The use of drugs that increase the risk of TB and TB activation or reactivation is not solely of interest to rheumatology specialists. However, rheumatology is the specialty that uses b/tsDMARDs most widely, for the longest time, and with the greatest experience. Gastroenterology, dermatology, and ophthalmology, which are involved in the treatment of diseases with inflammation-based pathogenesis, have an undeniable interest in this subject. Although prepared by a working group composed solely of rheumatology specialists, these recommendations will guide the management of latent and active TB in other specialties that use b/tsDMARDs as much as in rheumatology.
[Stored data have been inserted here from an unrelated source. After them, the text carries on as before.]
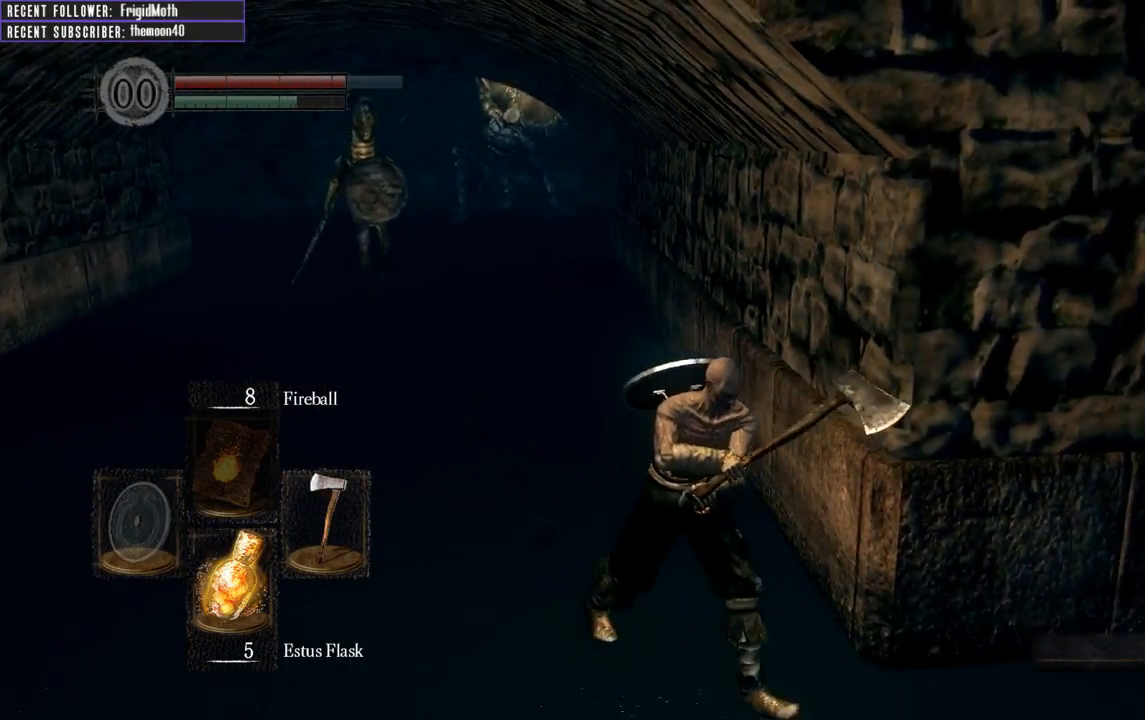
{"buttons": ["B", "L1"], "left_stick": "up-right", "right_stick": "center", "events": [[183, "left_stick", "right"], [350, "left_stick", "up-right"], [450, "right_stick", "center"]]}
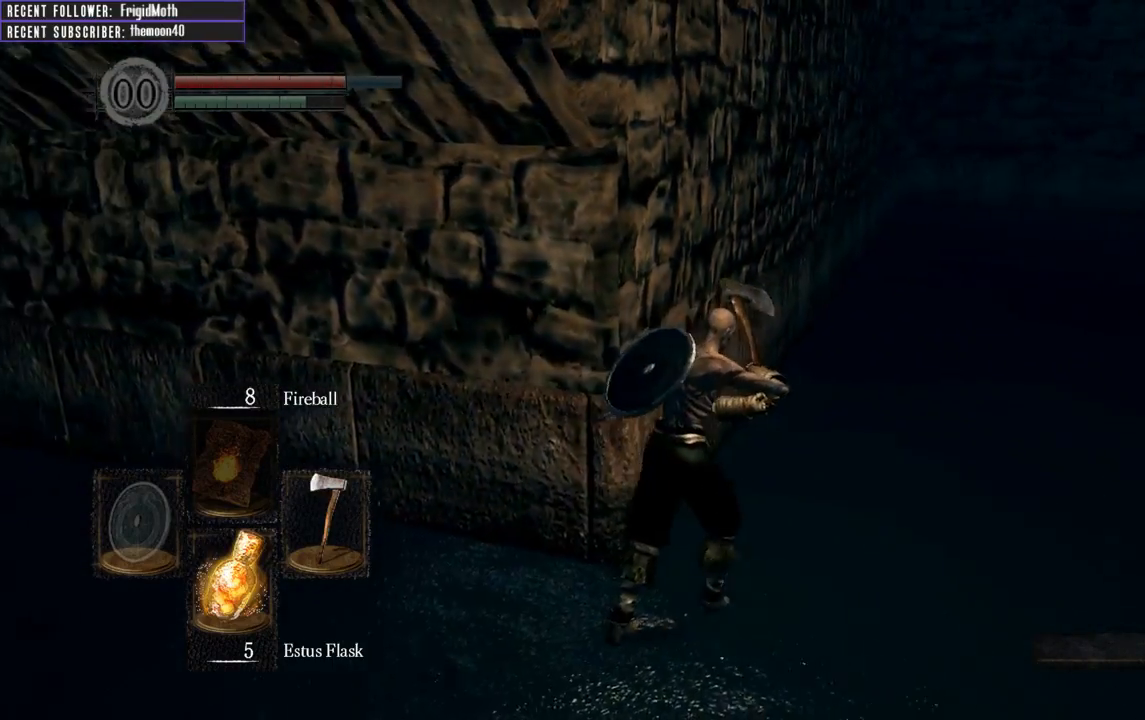
{"buttons": ["B", "L1"], "left_stick": "up-right", "right_stick": "center", "events": [[183, "right_stick", "right"], [350, "right_stick", "center"]]}
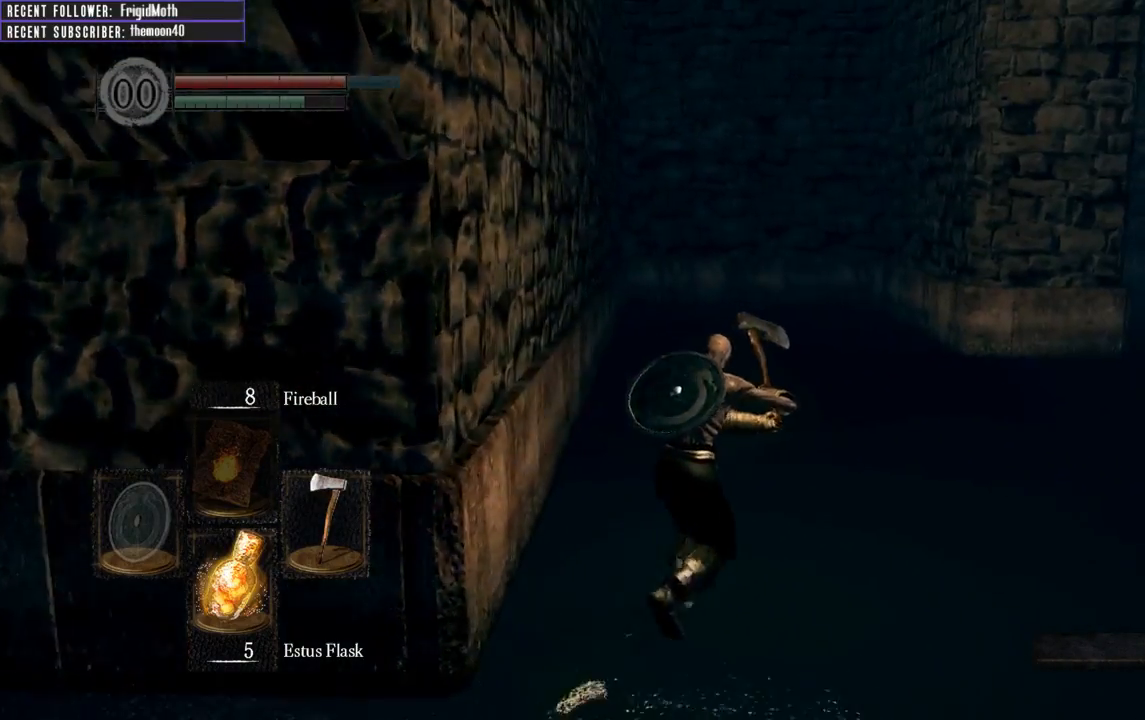
{"buttons": ["B", "L1"], "left_stick": "up-right", "right_stick": "right", "events": [[167, "right_stick", "right"], [433, "right_stick", "center"], [483, "right_stick", "right"]]}
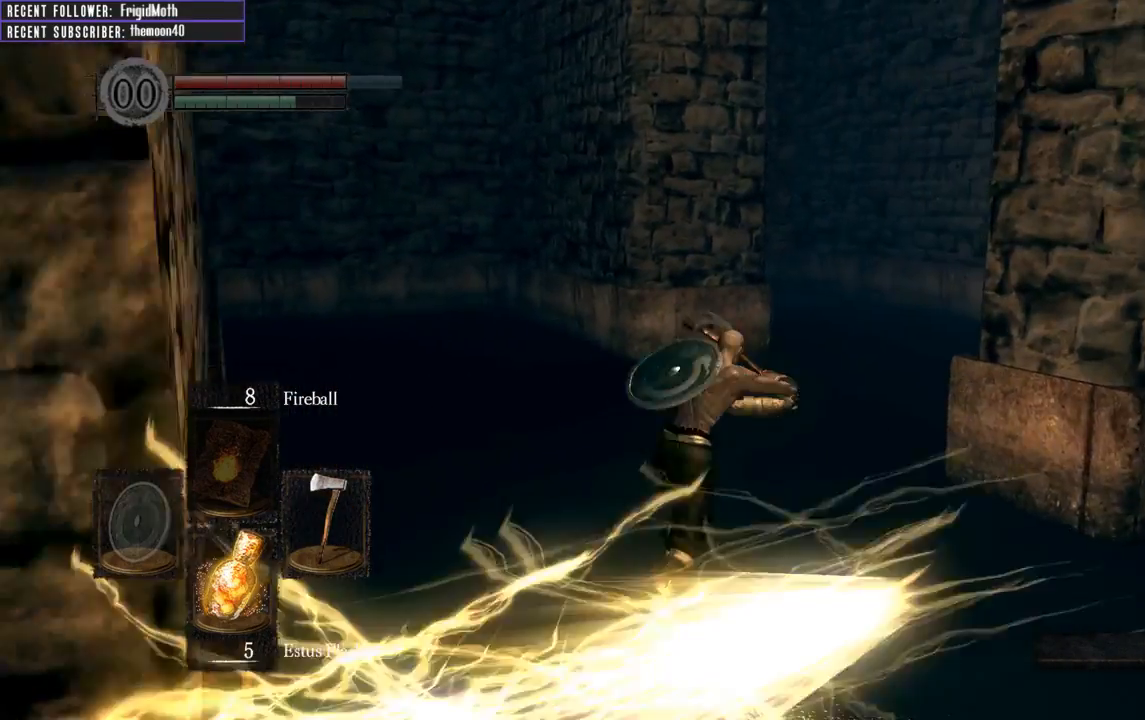
{"buttons": ["B", "L1"], "left_stick": "up-left", "right_stick": "right", "events": [[67, "left_stick", "up"], [367, "left_stick", "up-left"]]}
One of the most important limitations of this set of recommendations is that chest and infectious disease specialists experienced in TB management and representatives from other scientific fields experienced in the use of b/tsDMARDs were not included in the working group. It is our hope that a national consensus report will be prepared by a working group formed with participation from all parties involved.
Conclusion
In conclusion, this set of recommendations was prepared as a guiding source on TB screening and treatment for clinicians managing patients receiving bDMARD and tsDMARD agents in Türkiye.